### ACTIVITY
Tell how many lines in the data contain the string "Alfa", using a single number as the whole reply.

### PROVIDED RECORDS
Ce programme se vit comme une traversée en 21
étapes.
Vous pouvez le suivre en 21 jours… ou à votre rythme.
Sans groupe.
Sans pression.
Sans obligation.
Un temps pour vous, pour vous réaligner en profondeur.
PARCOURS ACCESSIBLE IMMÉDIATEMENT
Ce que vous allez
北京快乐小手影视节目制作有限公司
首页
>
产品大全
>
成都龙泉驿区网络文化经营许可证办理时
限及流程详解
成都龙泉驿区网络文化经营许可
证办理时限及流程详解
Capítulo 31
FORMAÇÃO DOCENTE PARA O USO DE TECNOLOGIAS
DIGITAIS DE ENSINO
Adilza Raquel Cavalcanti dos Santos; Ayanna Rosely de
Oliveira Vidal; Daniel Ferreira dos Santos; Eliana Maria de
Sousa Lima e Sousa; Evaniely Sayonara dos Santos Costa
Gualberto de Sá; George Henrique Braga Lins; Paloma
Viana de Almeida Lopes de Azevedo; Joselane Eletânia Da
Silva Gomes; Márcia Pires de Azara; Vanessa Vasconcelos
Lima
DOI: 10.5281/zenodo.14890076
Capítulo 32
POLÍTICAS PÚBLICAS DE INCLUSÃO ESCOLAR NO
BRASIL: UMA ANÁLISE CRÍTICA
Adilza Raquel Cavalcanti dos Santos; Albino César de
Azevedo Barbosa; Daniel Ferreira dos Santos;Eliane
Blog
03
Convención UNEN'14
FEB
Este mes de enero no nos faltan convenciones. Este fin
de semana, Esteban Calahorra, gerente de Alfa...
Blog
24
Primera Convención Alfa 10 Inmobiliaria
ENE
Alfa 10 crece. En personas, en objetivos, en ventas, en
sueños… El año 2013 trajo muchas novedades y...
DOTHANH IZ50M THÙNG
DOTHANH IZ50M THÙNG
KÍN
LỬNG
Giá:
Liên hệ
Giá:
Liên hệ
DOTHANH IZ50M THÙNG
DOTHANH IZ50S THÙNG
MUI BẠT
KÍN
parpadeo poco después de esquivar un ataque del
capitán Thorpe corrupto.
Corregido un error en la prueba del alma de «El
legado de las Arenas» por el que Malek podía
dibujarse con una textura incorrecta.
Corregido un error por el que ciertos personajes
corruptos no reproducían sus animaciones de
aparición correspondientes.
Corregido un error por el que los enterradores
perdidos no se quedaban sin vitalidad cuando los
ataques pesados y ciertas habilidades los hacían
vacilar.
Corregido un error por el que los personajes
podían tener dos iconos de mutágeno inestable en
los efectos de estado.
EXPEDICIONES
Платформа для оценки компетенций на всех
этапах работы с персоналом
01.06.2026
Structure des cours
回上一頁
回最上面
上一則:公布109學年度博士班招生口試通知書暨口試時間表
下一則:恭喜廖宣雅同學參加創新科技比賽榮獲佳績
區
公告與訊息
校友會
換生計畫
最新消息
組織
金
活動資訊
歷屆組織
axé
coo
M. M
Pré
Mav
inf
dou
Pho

### OUTPUT OF THE EXERCISE
3